Signal #1: Funding Has Returned to Pre-Bull-Market Levels
Crypto startups raised approximately $8 billion in Q3 2025, compared with $689 million in Q3 2023.
The recovery began in 2024, when quarterly funding stabilized around $2–2.5 billion, before accelerating sharply in 2025. The significance is not the growth rate itself. It is the fact that venture funding has continued to rise across multiple quarters rather than spiking around a single narrative or market event.
Signal #2: Most Deals Are No Longer Seed-Stage Bets
The most common funding range in Q3 2025 was $3 million to $10 million, accounting for 35.2% of all rounds.
The distribution looked as follows:
- Under $1 million — 14.1%
- $1–3 million — 15.9%
- $3–10 million — 35.2%
- $10–20 million — 15.9%
- $20–50 million — 11.6%
- Over $50 million — 7.3%
Most activity is concentrated in companies that have already moved beyond the idea stage. Investors are committing capital to businesses with products, users, and operating history rather than funding large numbers of early experiments.
Signal #3: Infrastructure and CeFi Are Absorbing Most Capital
Category data shows that CeFi attracted the largest share of funding during most months of 2025. March generated nearly $6 billion in total fundraising, while June and July both exceeded $4 billion.

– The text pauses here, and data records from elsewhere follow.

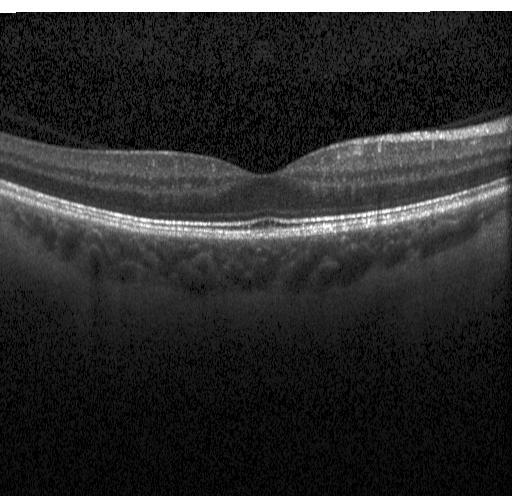 Dx: no evidence of choroidal neovascularization, diabetic macular edema, or drusen.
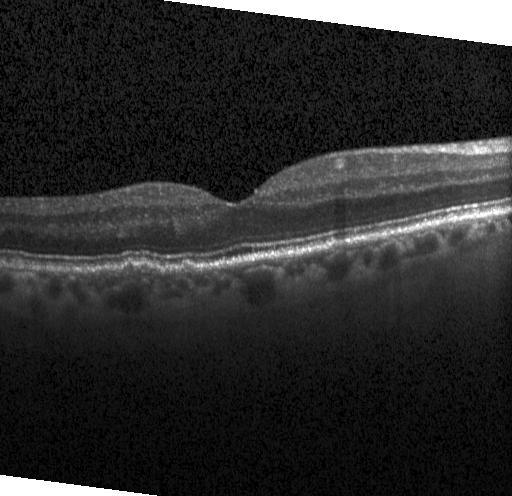

Finding: sub-RPE drusenoid deposits.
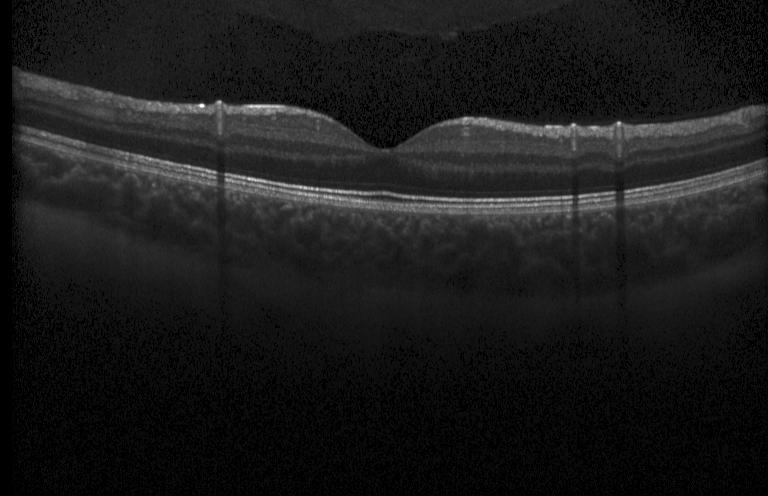
SD-OCT · optical coherence tomography scan · centered on the fovea. Finding: neither choroidal neovascularization, diabetic macular edema, nor drusen.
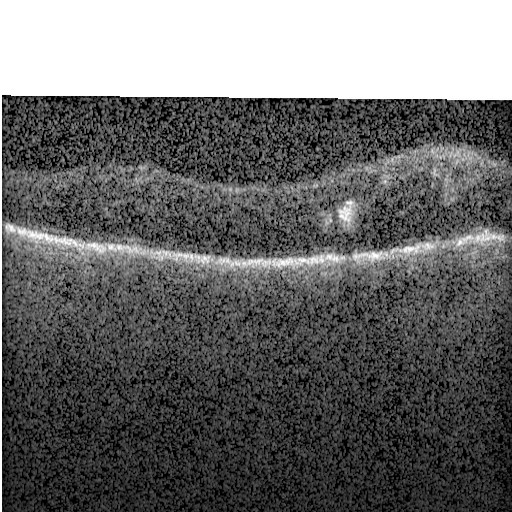

OCT B-scan; instrument: Heidelberg Spectralis — Assessment: diabetic macular edema (DME).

The largest funding flows went to:
- CeFi platforms;
- blockchain infrastructure;
- blockchain services;
- stablecoin-related businesses.
NFT, GameFi, and meme-related projects represented only a small share of total capital. The pattern suggests that investors currently prioritize services and infrastructure over consumer-facing speculation.

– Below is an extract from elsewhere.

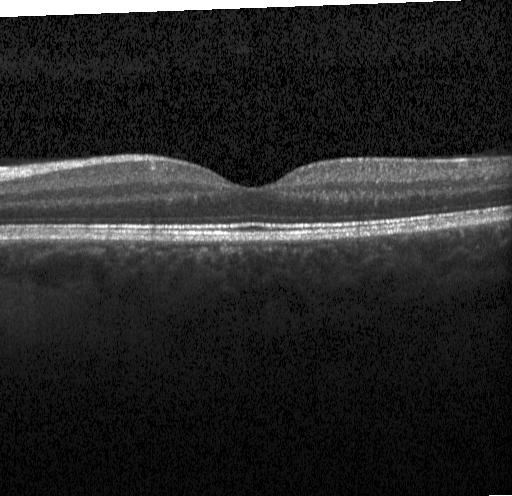 Macular OCT: no evidence of choroidal neovascularization, diabetic macular edema, or drusen.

Signal #4: Funding Remains Concentrated in Financial Centers
Among disclosed investments in Q3 2025:
- United States — $2.63 billion
- United Kingdom — $766 million
- Hong Kong — $123 million
Another $4.39 billion was recorded as undisclosed. The geographic distribution remains similar to previous years. Most venture funding continues to flow through established financial hubs where institutional capital, legal infrastructure, and experienced operators are concentrated.

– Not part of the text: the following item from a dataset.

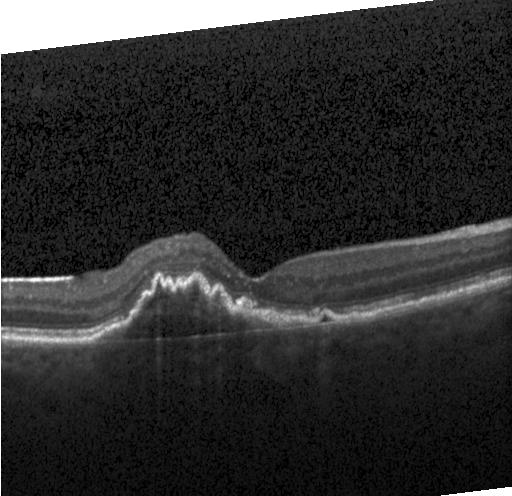 Retinal OCT cross-section.
Choroidal neovascularization.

Signal #5: The Same Funds Continue to Shape the Market
The most active investors during the quarter were:
- Coinbase Ventures — 22 deals
- Colosseum — 13 deals
- Animoca Brands — 12 deals
- HashKey Capital — 12 deals
- Mirana Ventures — 11 deals
- Pantera Capital — 11 deals
These firms participated across multiple sectors and stages, giving them visibility into broader market trends. Their activity shows that capital deployment is not limited to a handful of large transactions. Established venture firms remain actively involved in sourcing and funding new companies.
Signal #6: The Largest Checks Are Going to Mature Companies
Late-stage fundraising has expanded rapidly:
- 2023 — $1.66 billion
- 2024 — $2.42 billion
- 2025 — $8.21 billion
- 2026 YTD — $6.47 billion
The number of late-stage rounds increased from 160 in 2023 to 307 in 2025, while total capital grew at a much faster pace.
That means average deal sizes are increasing. Investors are concentrating larger amounts of capital in companies that already have revenue, customers, and operational scale.
What the Data Suggests
The current funding cycle differs from the one that defined the 2021 bull market. Capital is concentrated in infrastructure, financial services, and later-stage businesses. Mid-sized growth rounds dominate deal activity, while large late-stage financings account for an increasing share of total capital raised.
Taken together, the data points to an industry that is attracting funding for execution and scale rather than for narratives alone.